With conviction Jacqueline shook her head. How should she ever have heard of Caroline’s ancestresses?

“Well, now!” said Grandma pityingly, and wiped her spectacles.

“Tell me, please—please!” cried Jacqueline, bouncing up and down in the aged hammock.

“Land sakes, child, it’s lucky that hammock is strung up good and strong, or you’d come down ker-flummocks! Just you go on with your darning, whilst I tell you what there is to tell. ’Taint much. Hetty Tait wasn’t aunt to anybody then, nor was she old. She was a young, blooming girl from down river, born in Allingham, that Nathan Tait fetched here a bride, when first this settlement was made. Their farm was up to the north end of town, and the woods ran right down into their pasture land. One day Hetty was making soft soap at the big fireplace in the kitchen, with her two babies asleep in the cradle right at hand.”

“Grandma! Don’t say anything happened to the babies!” cried Jacqueline, with a swift thought of Annie’s golden head.

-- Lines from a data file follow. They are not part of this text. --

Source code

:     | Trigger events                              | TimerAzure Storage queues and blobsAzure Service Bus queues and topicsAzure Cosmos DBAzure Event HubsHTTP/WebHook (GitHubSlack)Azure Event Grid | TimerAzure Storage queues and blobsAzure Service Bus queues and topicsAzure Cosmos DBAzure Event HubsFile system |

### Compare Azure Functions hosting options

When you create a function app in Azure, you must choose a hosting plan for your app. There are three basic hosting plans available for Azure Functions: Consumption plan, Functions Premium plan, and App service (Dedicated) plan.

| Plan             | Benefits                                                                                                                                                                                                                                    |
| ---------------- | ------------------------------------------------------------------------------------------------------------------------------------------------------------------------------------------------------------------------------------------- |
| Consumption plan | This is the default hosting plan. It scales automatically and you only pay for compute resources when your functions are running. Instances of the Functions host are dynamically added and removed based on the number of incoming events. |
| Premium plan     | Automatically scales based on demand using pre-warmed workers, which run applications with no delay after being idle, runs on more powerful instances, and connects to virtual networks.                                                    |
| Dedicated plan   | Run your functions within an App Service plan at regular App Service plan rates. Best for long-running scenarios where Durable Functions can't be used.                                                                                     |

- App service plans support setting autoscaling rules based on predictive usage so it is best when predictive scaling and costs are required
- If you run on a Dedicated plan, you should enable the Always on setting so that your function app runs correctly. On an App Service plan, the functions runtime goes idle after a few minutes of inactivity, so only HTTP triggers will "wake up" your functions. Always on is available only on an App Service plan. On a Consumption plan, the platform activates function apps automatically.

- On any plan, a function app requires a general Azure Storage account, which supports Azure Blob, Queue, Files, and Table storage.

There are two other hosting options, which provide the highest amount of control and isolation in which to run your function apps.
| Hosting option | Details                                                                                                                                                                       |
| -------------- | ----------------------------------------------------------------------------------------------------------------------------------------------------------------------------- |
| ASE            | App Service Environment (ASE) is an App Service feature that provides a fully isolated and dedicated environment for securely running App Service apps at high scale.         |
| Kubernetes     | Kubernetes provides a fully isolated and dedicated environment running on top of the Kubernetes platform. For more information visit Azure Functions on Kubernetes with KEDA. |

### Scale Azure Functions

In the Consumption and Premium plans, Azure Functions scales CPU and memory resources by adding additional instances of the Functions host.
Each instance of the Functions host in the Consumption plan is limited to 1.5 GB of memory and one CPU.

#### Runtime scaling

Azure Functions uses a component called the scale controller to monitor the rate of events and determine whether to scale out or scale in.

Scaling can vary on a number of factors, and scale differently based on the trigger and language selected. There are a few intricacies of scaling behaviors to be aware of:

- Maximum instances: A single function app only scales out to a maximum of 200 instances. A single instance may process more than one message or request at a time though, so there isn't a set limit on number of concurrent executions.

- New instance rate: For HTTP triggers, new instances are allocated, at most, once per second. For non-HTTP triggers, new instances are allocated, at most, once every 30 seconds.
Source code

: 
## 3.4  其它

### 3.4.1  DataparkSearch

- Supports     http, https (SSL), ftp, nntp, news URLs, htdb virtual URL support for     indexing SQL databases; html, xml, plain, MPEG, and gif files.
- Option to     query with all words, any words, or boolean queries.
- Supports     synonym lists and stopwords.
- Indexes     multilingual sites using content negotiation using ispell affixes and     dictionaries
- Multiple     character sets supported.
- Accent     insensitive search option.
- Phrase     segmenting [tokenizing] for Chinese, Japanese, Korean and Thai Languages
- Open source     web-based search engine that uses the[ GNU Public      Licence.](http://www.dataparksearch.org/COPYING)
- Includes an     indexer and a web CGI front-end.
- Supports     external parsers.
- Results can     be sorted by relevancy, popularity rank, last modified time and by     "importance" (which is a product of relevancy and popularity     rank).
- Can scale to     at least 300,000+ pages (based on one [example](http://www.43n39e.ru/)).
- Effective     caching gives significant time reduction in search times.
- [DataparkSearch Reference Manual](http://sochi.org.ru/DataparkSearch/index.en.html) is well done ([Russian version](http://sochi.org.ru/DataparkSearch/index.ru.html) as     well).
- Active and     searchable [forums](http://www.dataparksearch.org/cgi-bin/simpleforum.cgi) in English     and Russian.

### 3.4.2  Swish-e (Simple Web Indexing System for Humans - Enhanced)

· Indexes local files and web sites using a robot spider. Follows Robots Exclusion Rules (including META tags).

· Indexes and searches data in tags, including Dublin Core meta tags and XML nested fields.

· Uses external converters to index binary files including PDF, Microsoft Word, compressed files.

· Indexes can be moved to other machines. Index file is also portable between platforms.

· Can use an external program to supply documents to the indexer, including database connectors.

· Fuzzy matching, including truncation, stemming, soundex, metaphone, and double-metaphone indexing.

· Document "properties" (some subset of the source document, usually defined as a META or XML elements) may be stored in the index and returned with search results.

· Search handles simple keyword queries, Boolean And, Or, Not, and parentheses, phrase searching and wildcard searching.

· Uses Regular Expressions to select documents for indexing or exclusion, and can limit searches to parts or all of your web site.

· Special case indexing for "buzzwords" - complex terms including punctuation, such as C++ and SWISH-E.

Sphinx-like, Grandma went on:

“It was a balmy day in spring, and the door stood wide open. Nathan Tait had gone into town. Hetty was alone on the place. All at once, though she hadn’t heard a sound, she sensed she wasn’t alone. She whirled round quick as scat, and lo and behold you! there was a great big six-foot savage, with a scalp tied to his belt and a knife in his hand, just stepping cat-footed into her kitchen, and his eyes on her babies.”

“Go on, Grandma! Go on, or I’ll scream!”

“That’s just what Hetty didn’t waste time a-doing, Jackie. Quicker ’n you can say Jack Robinson, she scooped up the scalding hot soap in the great huge ladle she had in her hand, and let drive fair and square at the Indian’s face. He didn’t linger after that. He took out at the door, and Hetty bestowed another ladleful upon his naked back, to speed his footsteps. Then she double barred the door and took down her husband’s fowling piece and kept watch till her husband’s return, not knowing, of course, whether he would return, or whether he’d be ambushed on the road from town, as many a man was in those old days. You can’t blame those folks, Jackie, if they were sort of hard. Life wasn’t what you might call soft with them.”

“I’ll play that game to-morrow,” Jacqueline announced with snapping eyes. “I’ll be Hetty, and Freddie and Annie can be the babies, and Neil shall be the Injun—only of course I’ll throw cold water on him, not hot soap. It won’t hurt him really, Grandma.”